Прямо перед Арчи Джейн лежала на каменном блоке, стороны которого покрывали иероглифы, почерневшие от засохшей крови. На ней была такая же накидка, как у чакмооля; глаза обведены красными кругами — от бровей до скул; вокруг талии, словно юбка, обернута шкура ягуара. В глазах стоят безмолвные слезы, но она лежит спокойно и смотрит Арчи в лицо.

— Тониату, — сказал чакмооль. «Солнце».

Арчи посмотрел вверх и увидел, как изменилось солнце, как его свет прогнулся под тяжестью Того, кто заставляет все расти. В центре пустого горящего шара появились тени — призраки Плеяд.

— Тлалок, интонан интота, — продолжал чакмооль. «Наша Мать, наш Отец».

Чакмооль улегся на каменный блок рядом с алтарем, согнув колени и сложив руки на животе.
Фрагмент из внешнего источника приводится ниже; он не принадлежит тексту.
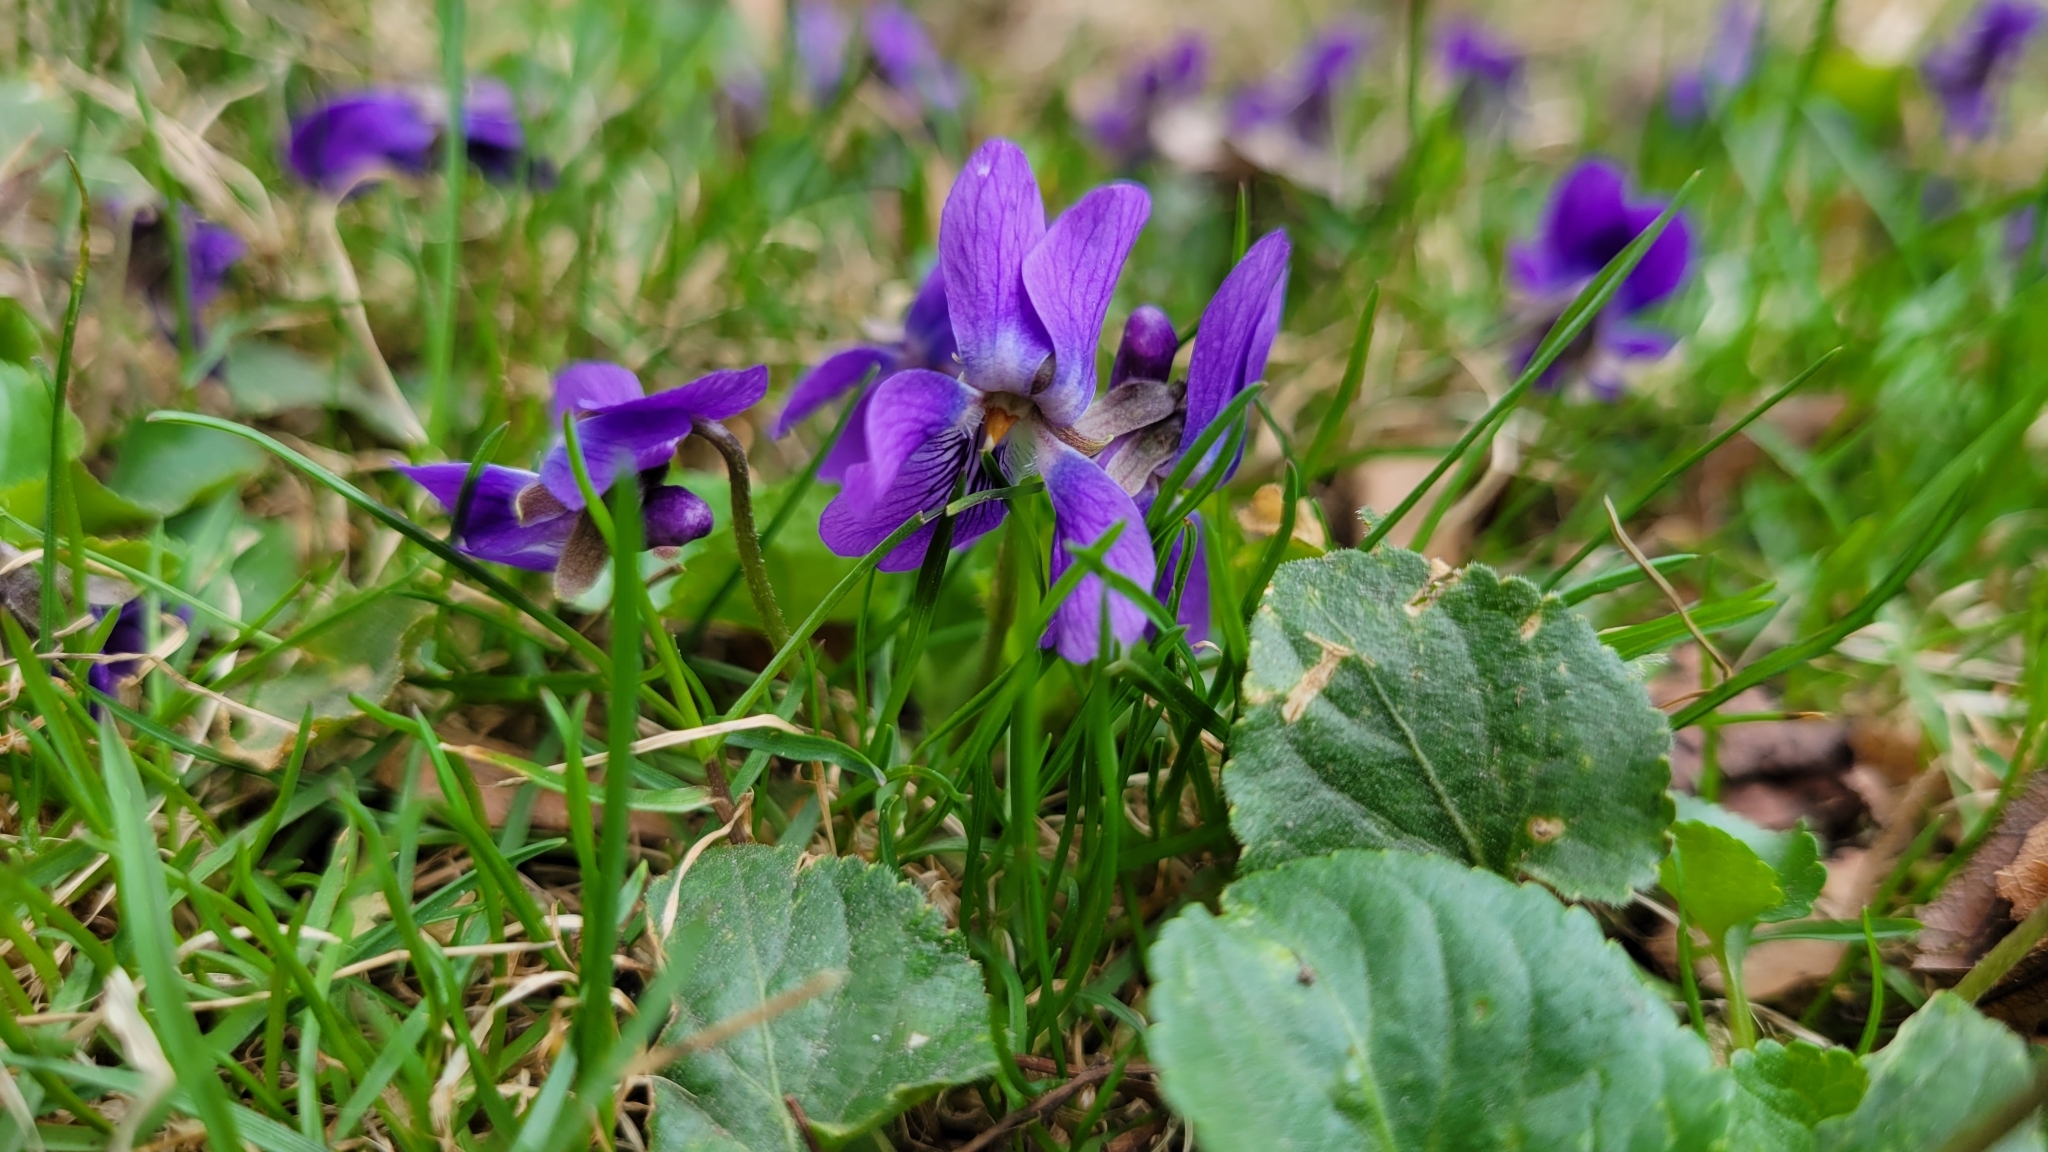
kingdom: Plantae
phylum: Tracheophyta
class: Magnoliopsida
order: Malpighiales
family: Violaceae
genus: Viola
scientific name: Viola odorata
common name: Sweet violet
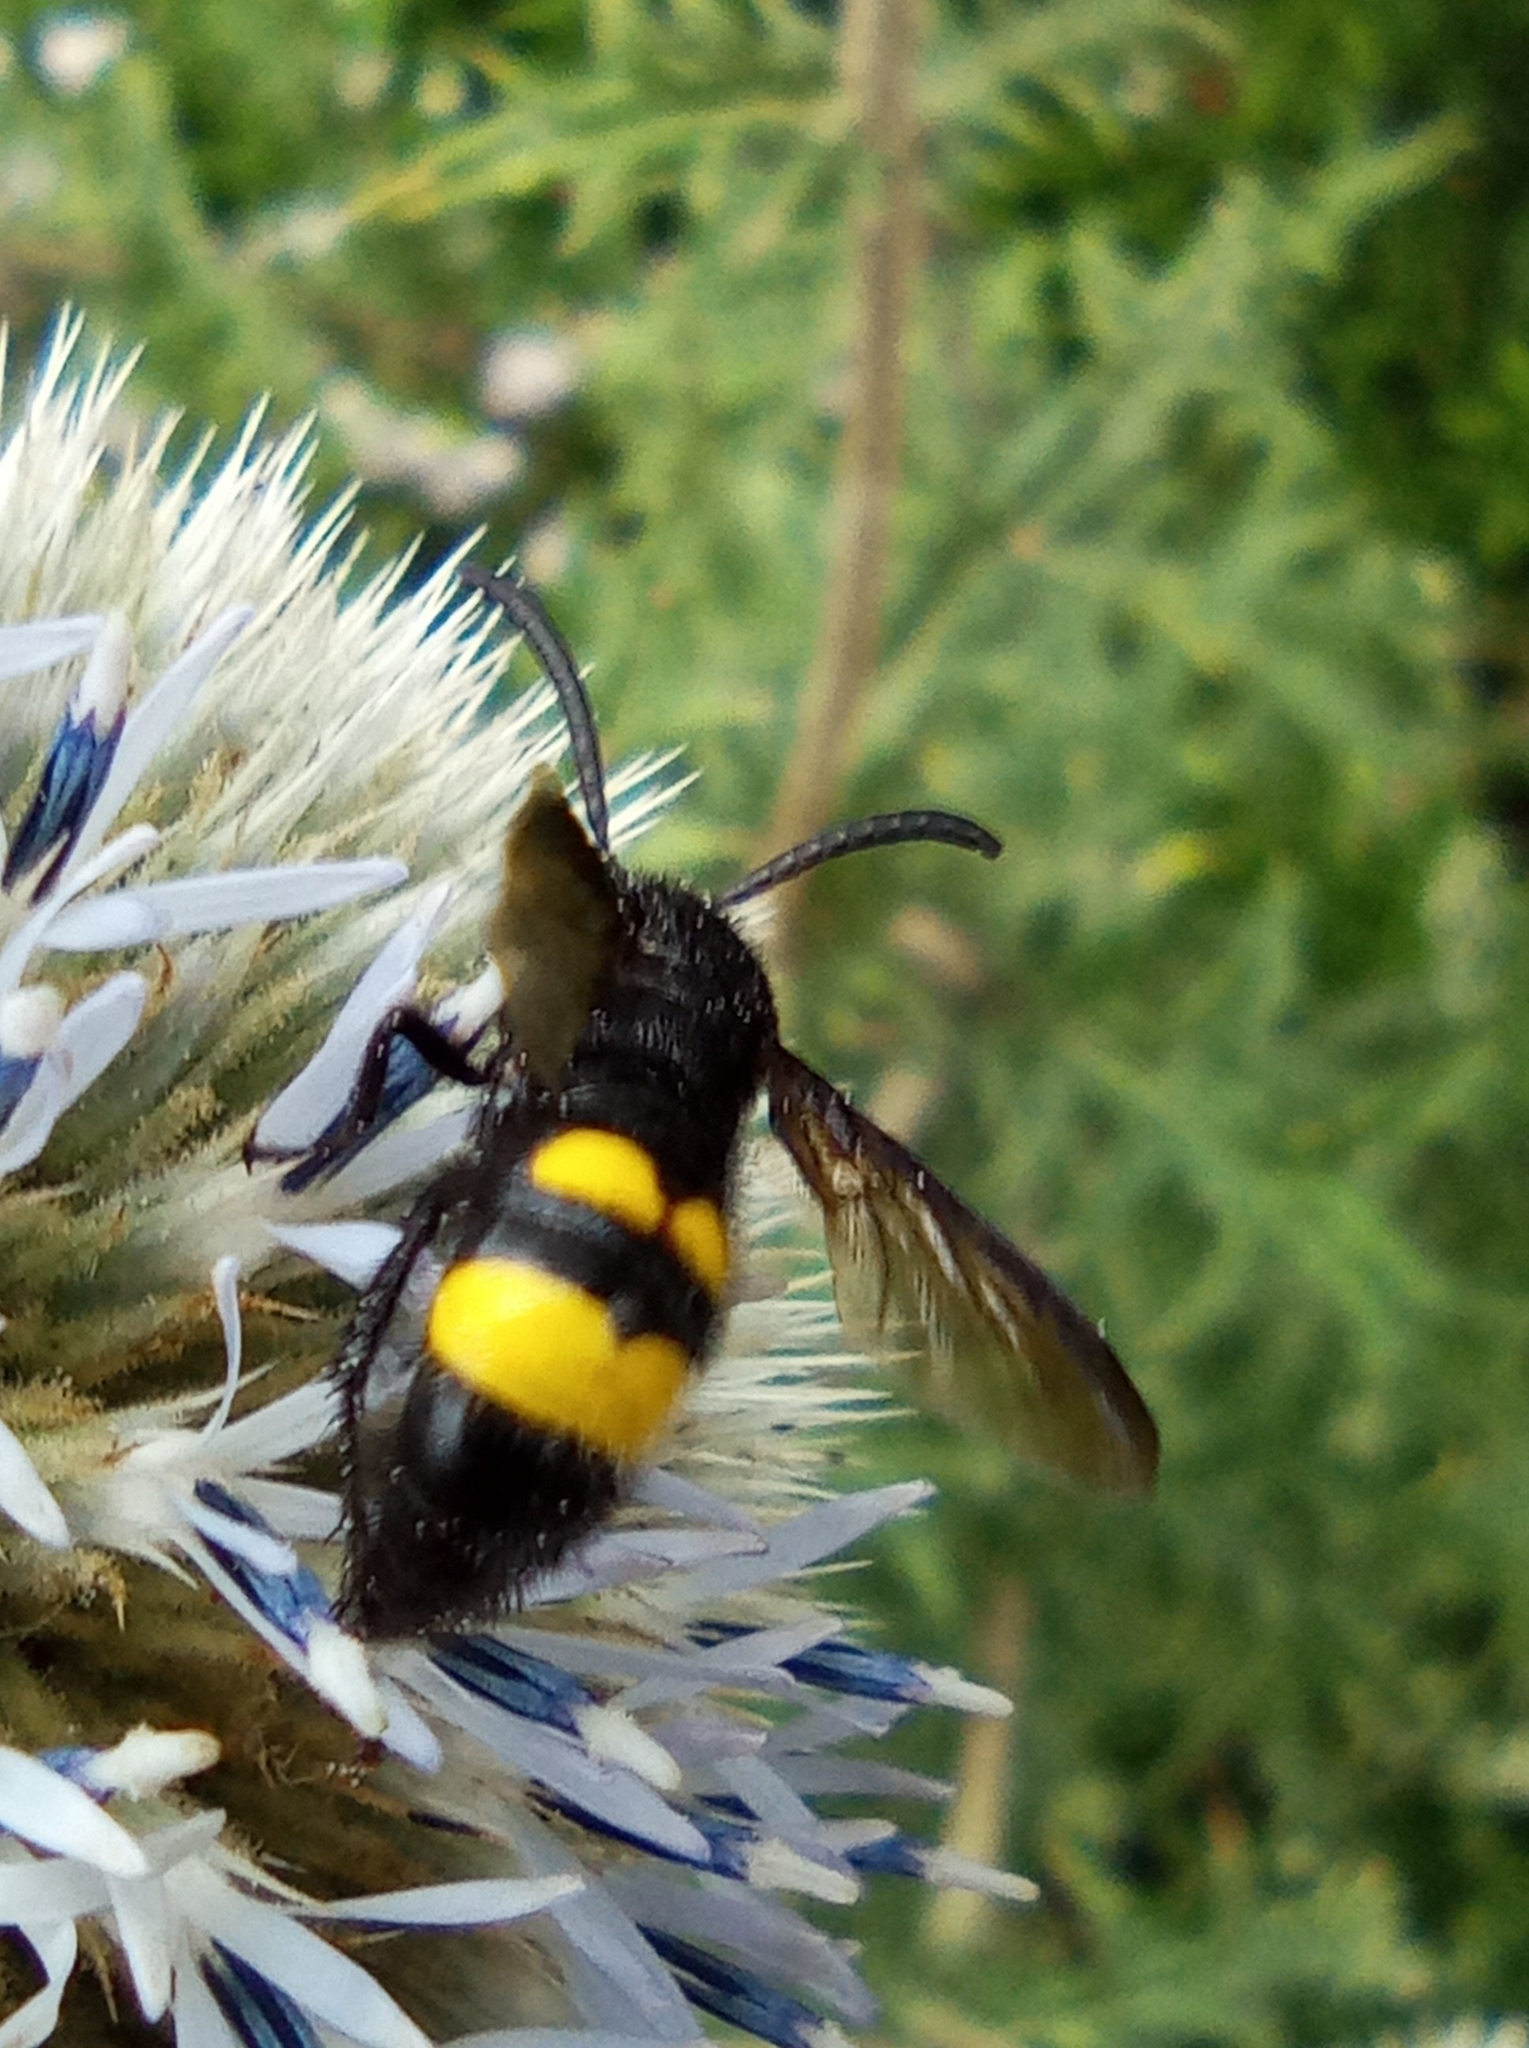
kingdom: Animalia
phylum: Arthropoda
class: Insecta
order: Hymenoptera
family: Scoliidae
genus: Scolia
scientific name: Scolia hirta
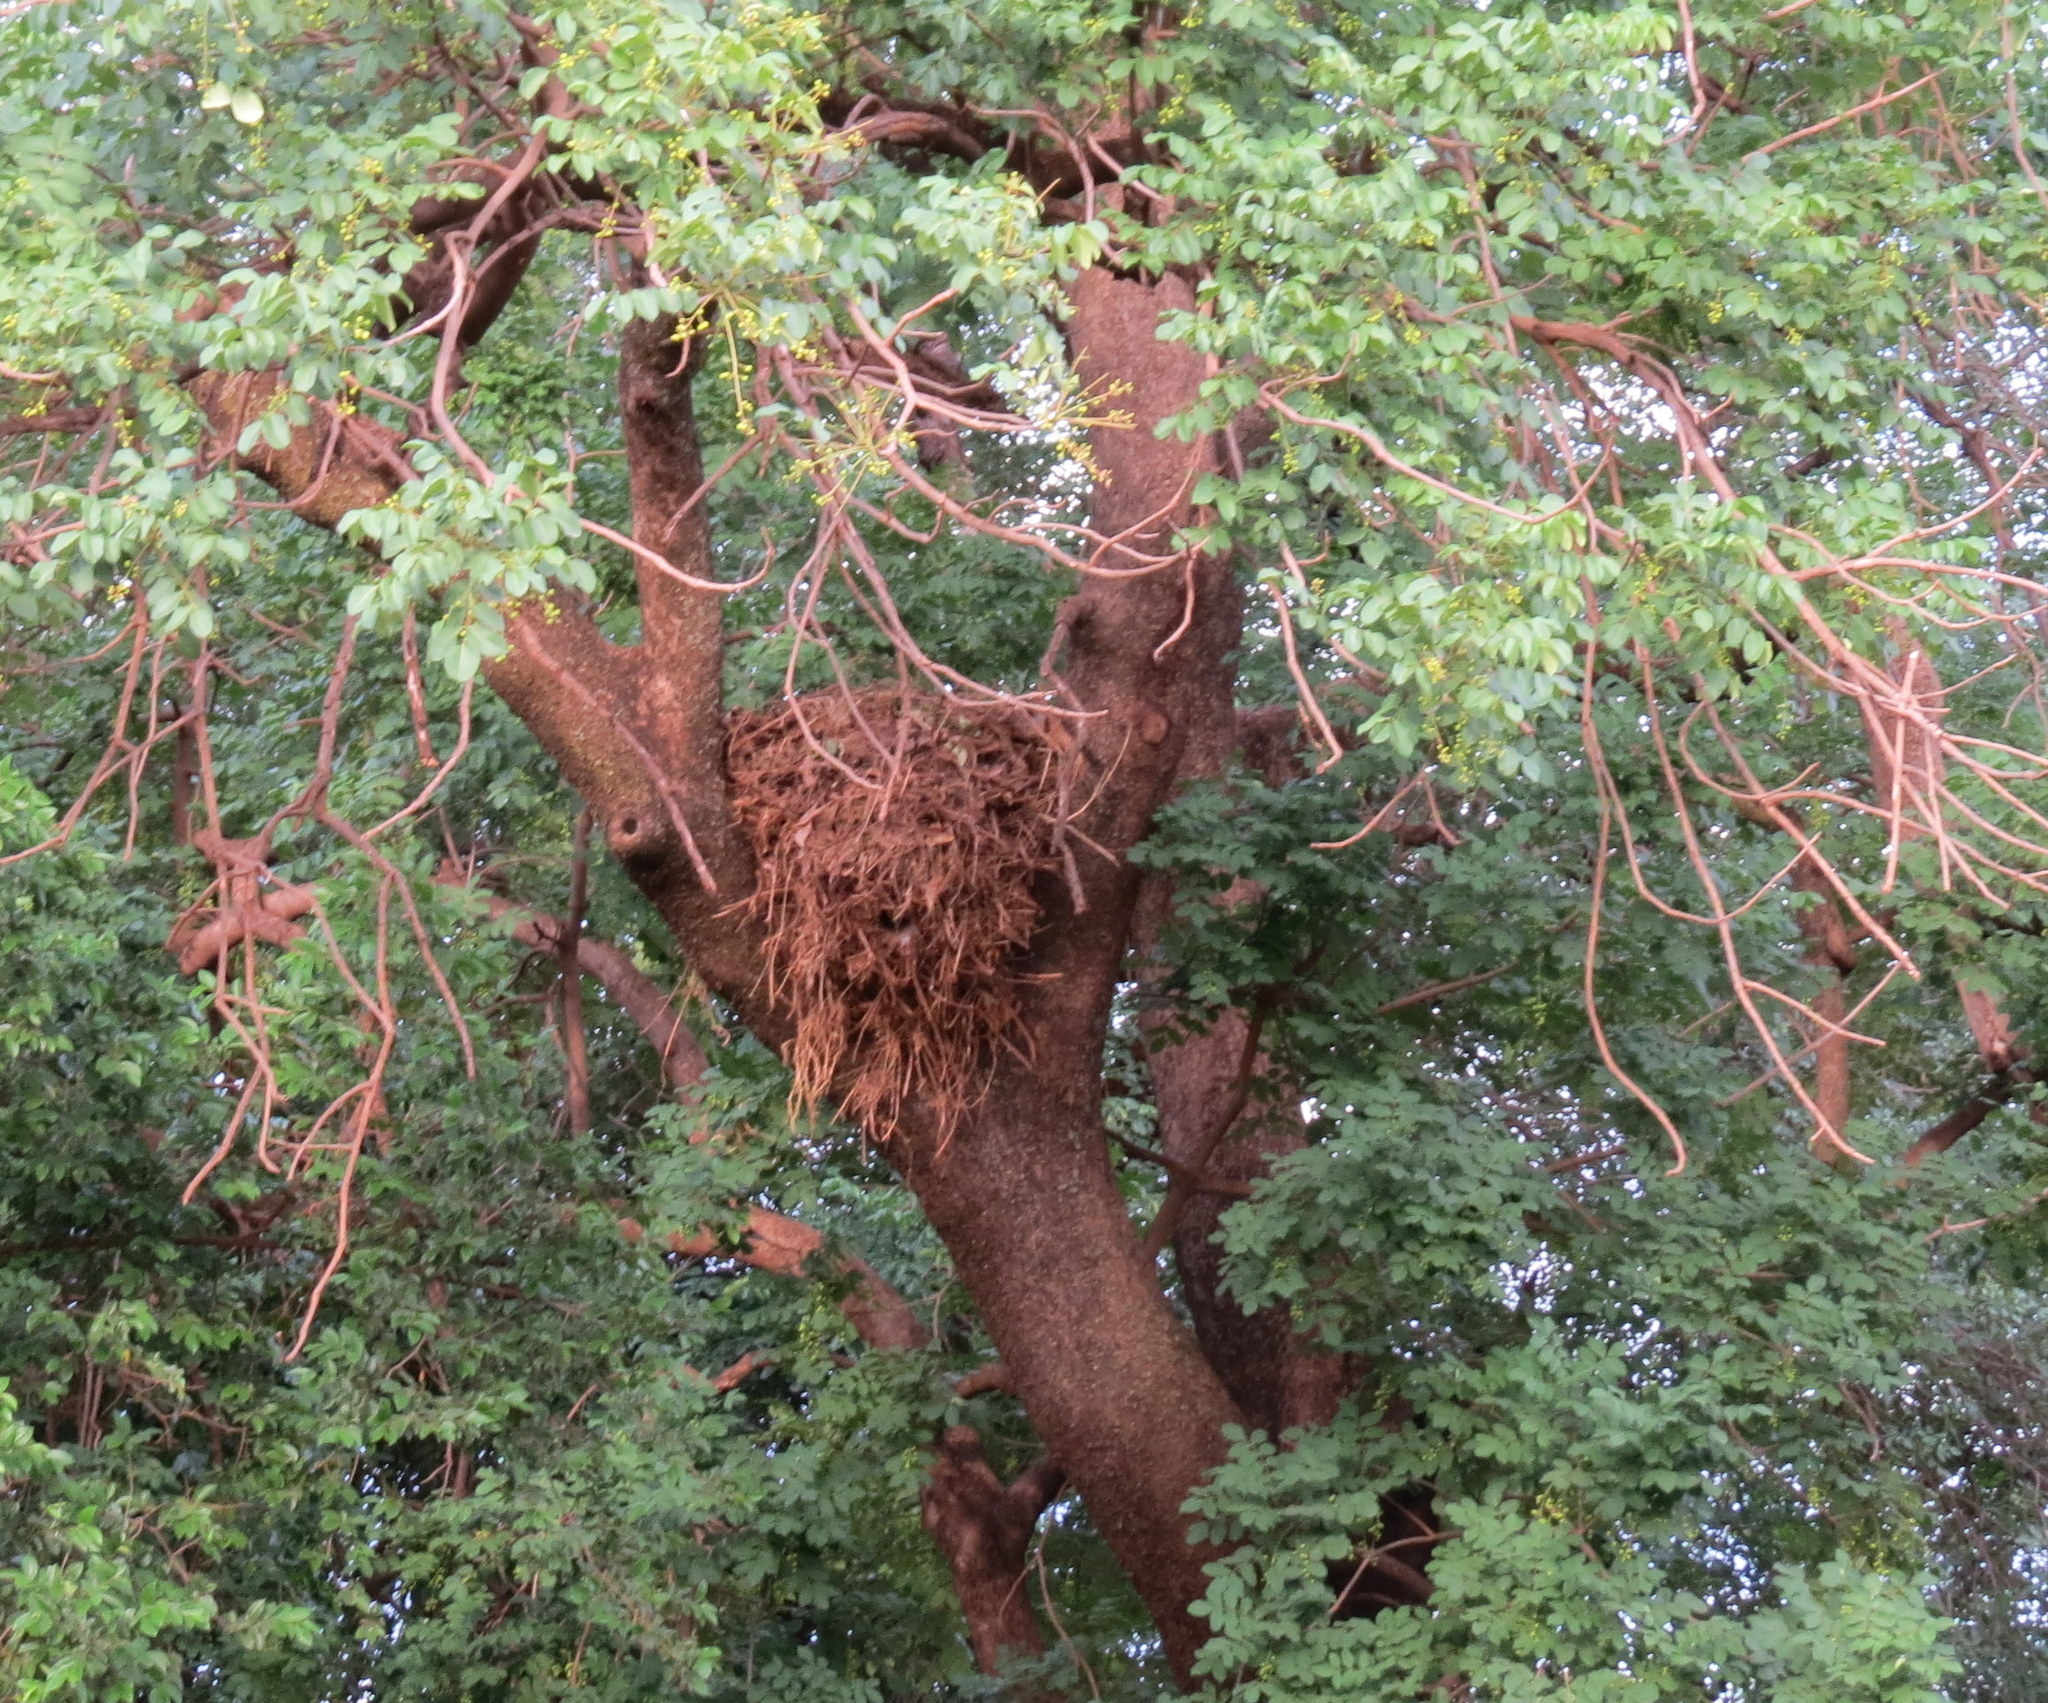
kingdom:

— Имакпаль ийолоко. — «Он держит людей в своей ладони».

Арчи осознал, что сжимает в руках кухонный нож Хелен.

Волна молчания разлилась по толпе, и Арчи увидел Барнума, который все еще сосредоточенно хмурился с видом человека, упорно пытающегося вытащить что-то из памяти.

— Нет, Арчи, не надо, — сказал Майк.

Арчи поднял нож, и чакмооль произнес:

— Йоллотль, эцтли; омпа онквизан тлатликпак. — «Сердце, кровь; мир выливается».

Он проснулся с ножом в руке, а талисман с перьями кецаля трепетал в такт пульсу на его горле. В непроглядной темноте погреба Арчи наблюдал, как на остром лезвии ножа играют отблески фальшивого солнца.


Голоса нет, голос, тот самый голос, вернулся, когда Стивен осторожно обошел по краю Бездонную яму. В уголках его глаз разбежались морщинки зарождающейся улыбки — теперь это название всегда вызывало у него улыбку. Но стоило ему услышать голос, и улыбка побледнела.

Пещера перестала шептать, когда он нашел мумию. Голоса, то есть призраки, исчезли. В те немногие разы, когда Стивену удавалось побывать в пещерах одному, он понял, что такое одиночество. Уединение само по себе не есть одиночество. Одиночество — это когда ты хочешь, чтобы кто-то был рядом, а никого нет. Стивен никогда не думал, что ему придется испытать это ощущение в пещерах. Раньше с ним всегда были шепоты, направлявшие его. А теперь он понял, почему некоторые боятся пещер.

Стивен, скоро придут посетители. Я вернусь в ближайшее время.

— Посетители всегда приходят, — сказал Стивен. — Как я их узнаю?

Ты узнаешь меня.

Стивен остановился и присел на корточки возле поворота коридора. Впереди галерея сужалась в забитую грязью щель, по которой нужно ползти. Он назвал этот проход Извилистой дорожкой. Извилистая дорожка вела в Зал огромного облегчения — похожую на тарелку комнату, где едва можно было выпрямиться в полный рост. Имечко, конечно, чересчур громкое, но было очень точным в тот момент, когда Стивен впервые добрался до зала и смог передохнуть после изнурительного пролезания по Извилистой дорожке. Нос и рот забила грязь, фонарь надо было толкать перед собой, а в одном узком месте пришлось повернуть голову набок, чтобы пролезть. Однако он чуял впереди большую пещеру, точно так же, как и в ту ночь, когда нашел мумию.